As I thought about that line over the past week, I realized how perfectly it also describes what happens when so many of us come to these orphanages to serve these children. We’ve all met hundreds, perhaps thousands, of children over the course of our lives; but how is it that they’ve never changed us the way Takna has…or Vandom has…or Sreyly…or Sy….or Chhaiya & Pisey…or Kea & Vanna. What is it about these kids? …about this place? …that has such a tremendous and everlasting impact on everyone who experiences it? All of us have wondered that privately; some of us have even discussed it amongst ourselves. How is it that we can meet children everyday day back in the U.S. and never feel such love, Christ’s love, the way we feel it around these children? And why is it so difficult to explain, like Jake Gullyenhall’s character trying to explain romantic love?

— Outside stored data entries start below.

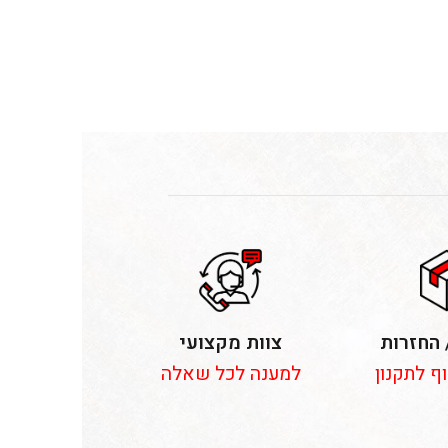
 החזרות
צוות מקצועי
וף לתקנון
למענה לכל שאלה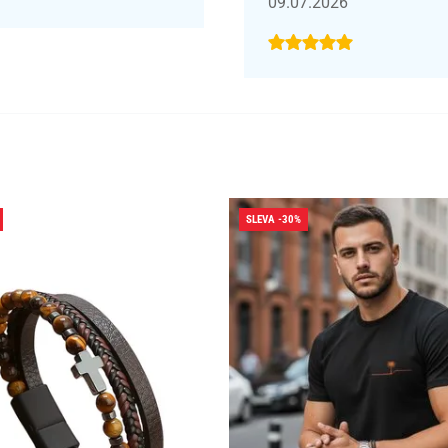
09.07.2026
SLEVA -30%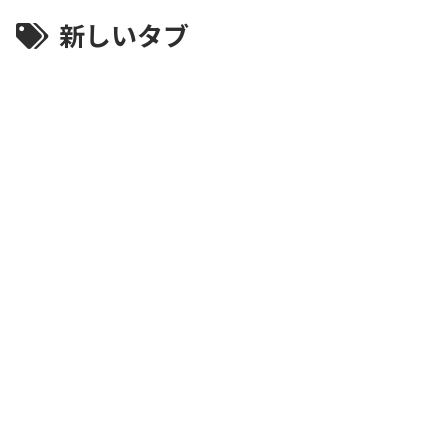
新しいタブ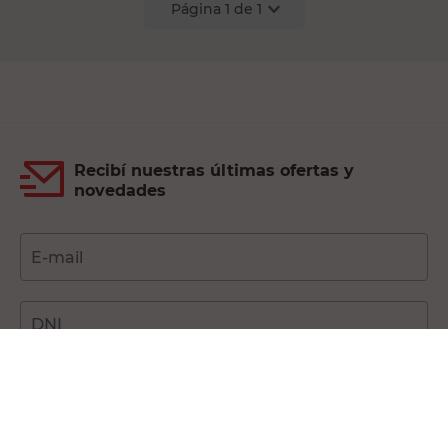
Página
1
de
1
Recibí nuestras últimas ofertas y
novedades
E-mail
DNI
Acepto los
Términos y Condiciones.
Suscribirme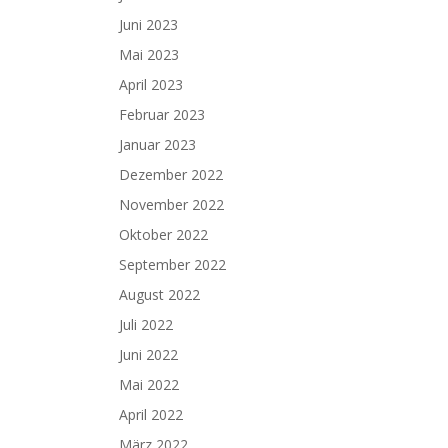
Juni 2023
Mai 2023
April 2023
Februar 2023
Januar 2023
Dezember 2022
November 2022
Oktober 2022
September 2022
August 2022
Juli 2022
Juni 2022
Mai 2022
April 2022
März 2022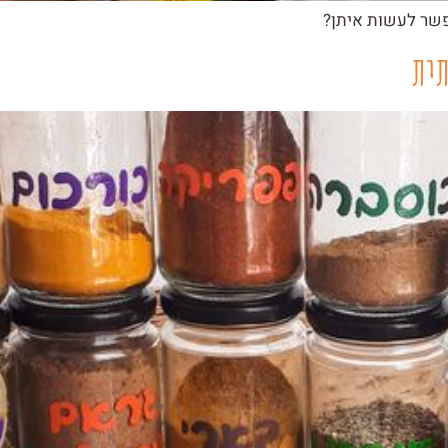
פשר לעשות איתן?
תית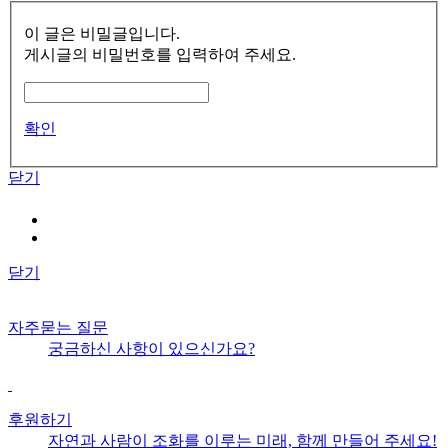
이 글은 비밀글입니다.
게시글의 비밀번호를 입력하여 주세요.
확인
닫기
닫기
자주묻는 질문
궁금하신 사항이 있으신가요?
후원하기
자연과 사람이 조화를 이루는 미래, 함께 만들어 주세요!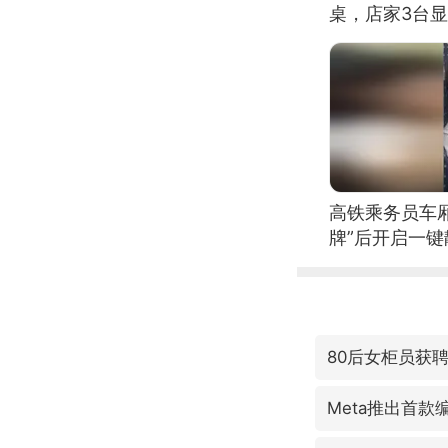
桌，店家3台
高铁乘务员车
牌”后开启一键
80后女柜员获聘
Meta推出首款编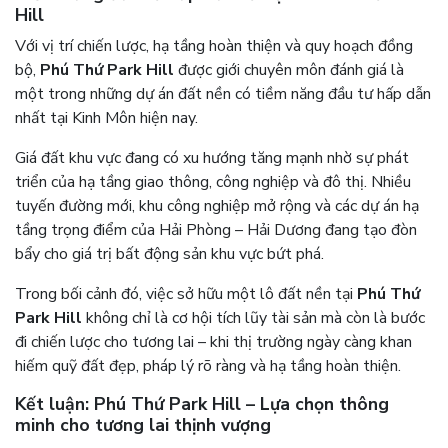
Hill
Với vị trí chiến lược, hạ tầng hoàn thiện và quy hoạch đồng
bộ,
Phú Thứ Park Hill
được giới chuyên môn đánh giá là
một trong những dự án đất nền có tiềm năng đầu tư hấp dẫn
nhất tại Kinh Môn hiện nay.
Giá đất khu vực đang có xu hướng tăng mạnh nhờ sự phát
triển của hạ tầng giao thông, công nghiệp và đô thị. Nhiều
tuyến đường mới, khu công nghiệp mở rộng và các dự án hạ
tầng trọng điểm của Hải Phòng – Hải Dương đang tạo đòn
bẩy cho giá trị bất động sản khu vực bứt phá.
Trong bối cảnh đó, việc sở hữu một lô đất nền tại
Phú Thứ
Park Hill
không chỉ là cơ hội tích lũy tài sản mà còn là bước
đi chiến lược cho tương lai – khi thị trường ngày càng khan
hiếm quỹ đất đẹp, pháp lý rõ ràng và hạ tầng hoàn thiện.
Kết luận: Phú Thứ Park Hill – Lựa chọn thông
minh cho tương lai thịnh vượng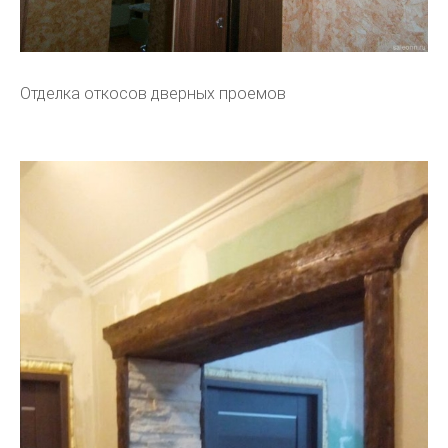
Отделка откосов дверных проемов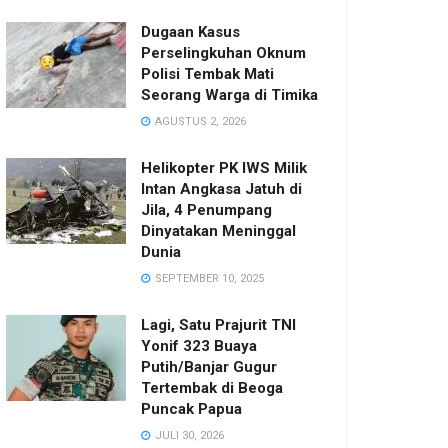
Dugaan Kasus
Perselingkuhan Oknum
Polisi Tembak Mati
Seorang Warga di Timika
AGUSTUS 2, 2026
Helikopter PK IWS Milik
Intan Angkasa Jatuh di
Jila, 4 Penumpang
Dinyatakan Meninggal
Dunia
SEPTEMBER 10, 2025
Lagi, Satu Prajurit TNI
Yonif 323 Buaya
Putih/Banjar Gugur
Tertembak di Beoga
Puncak Papua
JULI 30, 2026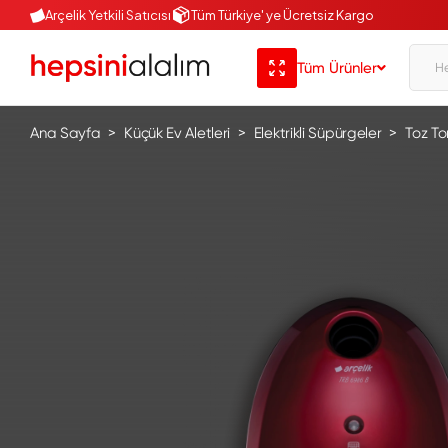
Arçelik Yetkili Satıcısı
Tüm Türkiye' ye Ücretsiz Kargo
Tüm Ürünler
Ana Sayfa
Küçük Ev Aletleri
Elektrikli Süpürgeler
Toz To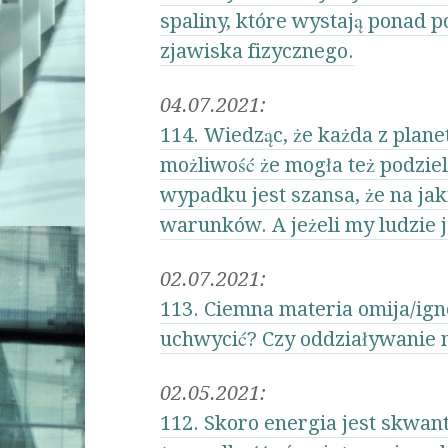
spaliny, które wystają ponad 
zjawiska fizycznego.
04.07.2021:
114. Wiedząc, że każda z plan
możliwość że mogła też podziel
wypadku jest szansa, że na jak
warunków. A jeżeli my ludzie 
02.07.2021:
113. Ciemna materia omija/igno
uchwycić? Czy oddziaływanie na
02.05.2021:
112. Skoro energia jest skwan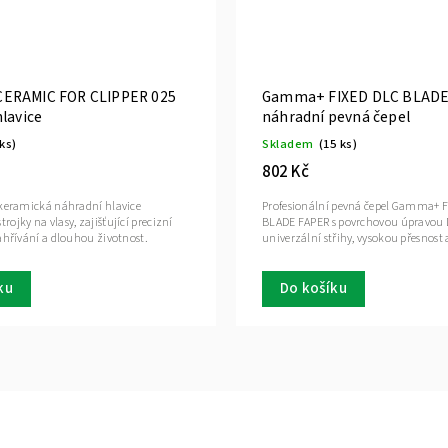
ERAMIC FOR CLIPPER 025
Gamma+ FIXED DLC BLADE
lavice
náhradní pevná čepel
 ks)
Skladem
(15 ks)
802 Kč
 keramická náhradní hlavice
Profesionální pevná čepel Gamma+ 
ojky na vlasy, zajišťující precizní
BLADE FAPER s povrchovou úpravou 
ahřívání a dlouhou životnost.
univerzální střihy, vysokou přesnost
ku
Do košíku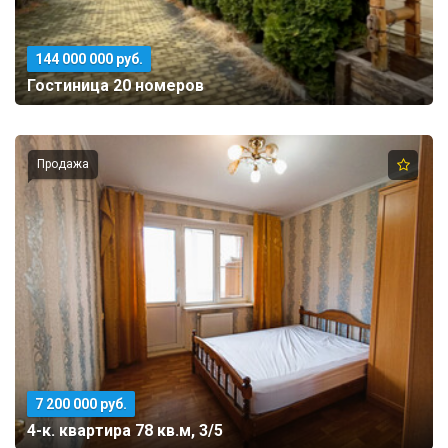
144 000 000 руб.
Гостиница 20 номеров
Продажа
7 200 000 руб.
4-к. квартира 78 кв.м, 3/5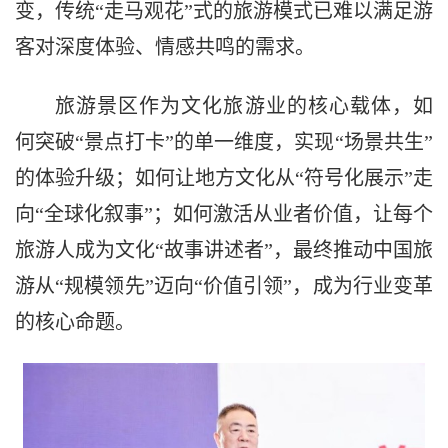
变，传统“走马观花”式的旅游模式已难以满足游
客对深度体验、情感共鸣的需求。
旅游景区作为文化旅游业的核心载体，如
何突破“景点打卡”的单一维度，实现“场景共生”
的体验升级；如何让地方文化从“符号化展示”走
向“全球化叙事”；如何激活从业者价值，让每个
旅游人成为文化“故事讲述者”，最终推动中国旅
游从“规模领先”迈向“价值引领”，成为行业变革
的核心命题。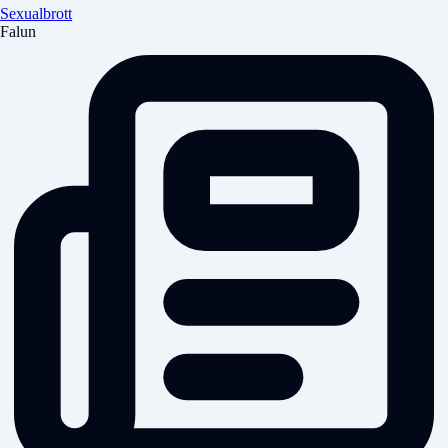
Sexualbrott
Falun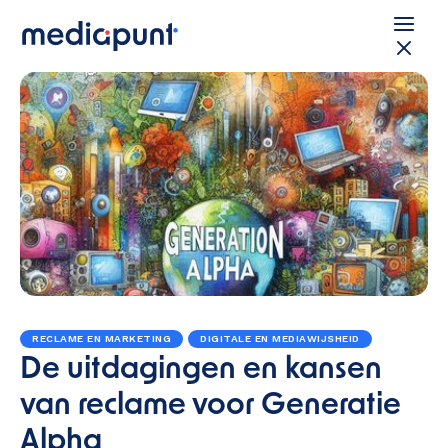
RECLAME EN MARKETING
DIGITALE EN MEDIAWIJSHEID
De uitdagingen en kansen
van reclame voor Generatie
Alpha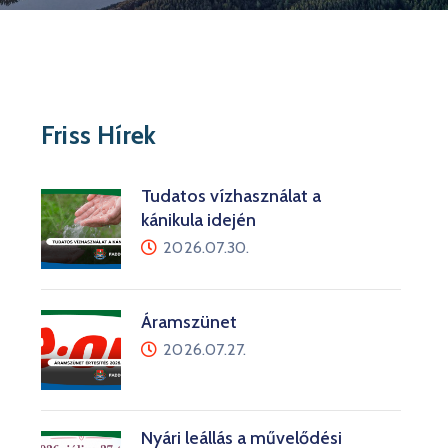
Friss Hírek
Tudatos vízhasználat a
kánikula idején
2026.07.30.
Áramszünet
2026.07.27.
Nyári leállás a művelődési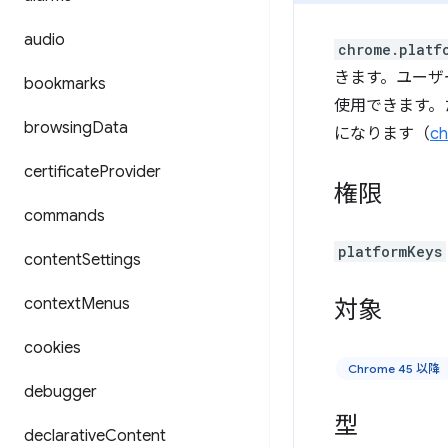
audio
chrome.platf
きます。ユーザ
bookmarks
使用できます。
browsing
Data
になります（
ch
certificate
Provider
権限
commands
platformKeys
content
Settings
context
Menus
対象
cookies
Chrome 45 以降
debugger
型
declarative
Content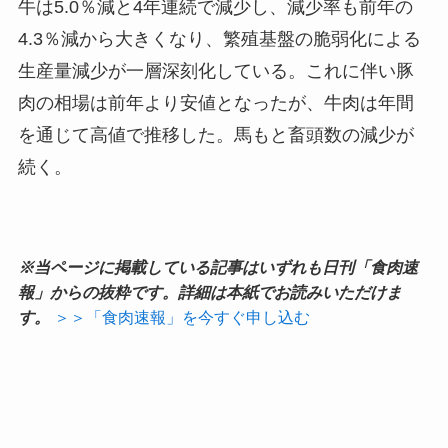
牛は5.0％減と4年連続で減少し、減少率も前年の
4.3％減から大きくなり、繁殖基盤の脆弱化による
生産量減少が一層深刻化している。これに伴い豚
肉の相場は前年より安値となったが、牛肉は年間
を通じて高値で推移した。馬もと畜頭数の減少が
続く。
※当ページに掲載している記事はいずれも日刊「食肉速
報」からの抜粋です。詳細は本紙でお読みいただけま
す。
＞＞「食肉速報」を今すぐ申し込む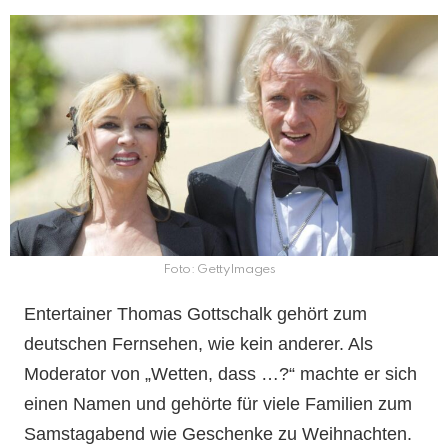
Foto: GettyImages
Entertainer Thomas Gottschalk gehört zum
deutschen Fernsehen, wie kein anderer. Als
Moderator von „Wetten, dass …?“ machte er sich
einen Namen und gehörte für viele Familien zum
Samstagabend wie Geschenke zu Weihnachten.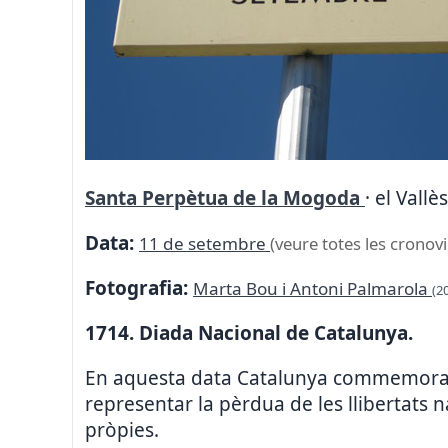
Santa Perpètua de la Mogoda
· el Vall
Data:
11 de setembre
(veure totes les cronovi
Fotografia:
Marta Bou i Antoni Palmarola
(2
1714. Diada Nacional de Catalunya.
En aquesta data Catalunya commemora la
representar la pèrdua de les llibertats na
pròpies.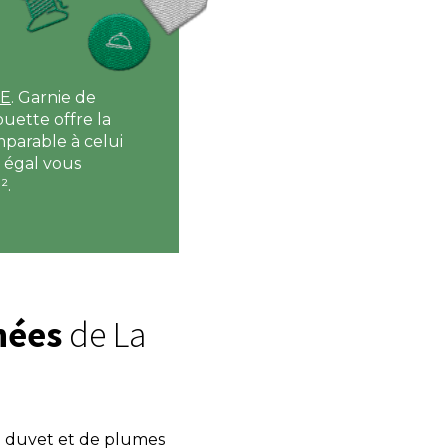
IE
. Garnie de
ouette offre la
parable à celui
 égal vous
².
nées
de La
 duvet et de plumes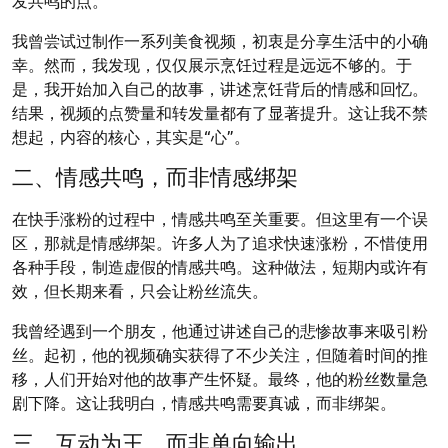
发共鸣的点。
我曾尝试过制作一系列美食视频，初衷是分享生活中的小确
幸。然而，我发现，仅仅展示烹饪过程是远远不够的。于
是，我开始加入自己的故事，讲述烹饪背后的情感和回忆。
结果，视频的点赞量和转发量都有了显著提升。这让我不禁
想起，内容的核心，其实是“心”。
二、情感共鸣，而非情感绑架
在快手涨粉的过程中，情感共鸣至关重要。但这里有一个误
区，那就是情感绑架。许多人为了追求快速涨粉，不惜使用
各种手段，制造虚假的情感共鸣。这种做法，短期内或许有
效，但长期来看，只会让粉丝流失。
我曾经遇到一个朋友，他通过讲述自己的悲惨故事来吸引粉
丝。起初，他的视频确实获得了不少关注，但随着时间的推
移，人们开始对他的故事产生怀疑。最终，他的粉丝数量急
剧下降。这让我明白，情感共鸣需要真诚，而非绑架。
三、互动为王，而非单向输出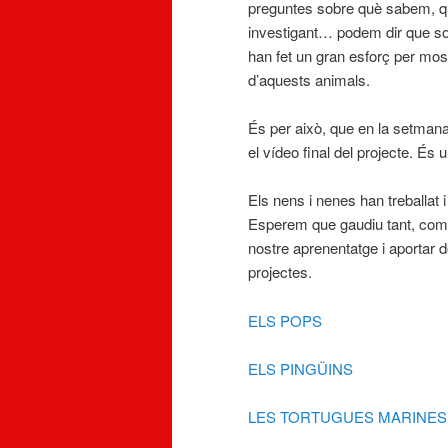
preguntes sobre què sabem, q
investigant… podem dir que so
han fet un gran esforç per most
d’aquests animals.
És per això, que en la setmana c
el vídeo final del projecte. És u
Els nens i nenes han treballat 
Esperem que gaudiu tant, com n
nostre aprenentatge i aportar d
projectes.
ELS POPS
ELS PINGÜINS
LES TORTUGUES MARINES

I wonder if it’s because of Srey Nath, who weaves a beautiful lei out of flowers to give as a welcome to someone she doesn’t even know yet. Or because of Sivouch, who despite having only known Kasey for a day and a half, held her hand all afternoon and poured such tremendous love and affection into her while she was ill? Or maybe because of Breuch, who gave me a birthday card and a beautifully decorated jar full of very tiny origami figures as a gift for my birthday…which was four months ago – she remembered it from last year! Maybe it's because of Nat, all 89 pounds of her, who grabbed J.B.’s backpack – J.B., the former NFL lineman’s backpack – away from him and carried it to the classroom for him? Or it might be because of little Kea, who despite being physically and mentally handicapped himself, wipes our sweaty foreheads with a cool, damp cloth as we’re working? Or maybe because of Vanna, who massages our aching shoulders when we’re on breaks? Perhaps it’s because of comments like Pisey’s, who when we jokingly teased about winning a million dollars said, “I would rather have God.” And he meant it.

It’s funny, we joke that whenever someone signs up for one of these trips, unbeknownst to them, they’ve actually made a lifetime commitment. They say that of all the mission trips globalX offers worldwide each year, the ones to Cambodia have the highest number of repeat applicants. Why is that? Why are we all so changed? Why do we all keep returning? What makes these kids so addictive? For whatever reason, these kids touch us, they impact us, they change us…forever.

But you know, as I thought about it this week, I realized that maybe the explanation isn’t so complicated after all. Maybe it’s very simple. Maybe the reason we feel the way we do around them, maybe the reason they are constantly on our minds and in our thoughts all year, maybe the reason everyone keeps returning is because these children are themselves under the influence of the most powerful drug there ever was – the love of Jesus Christ!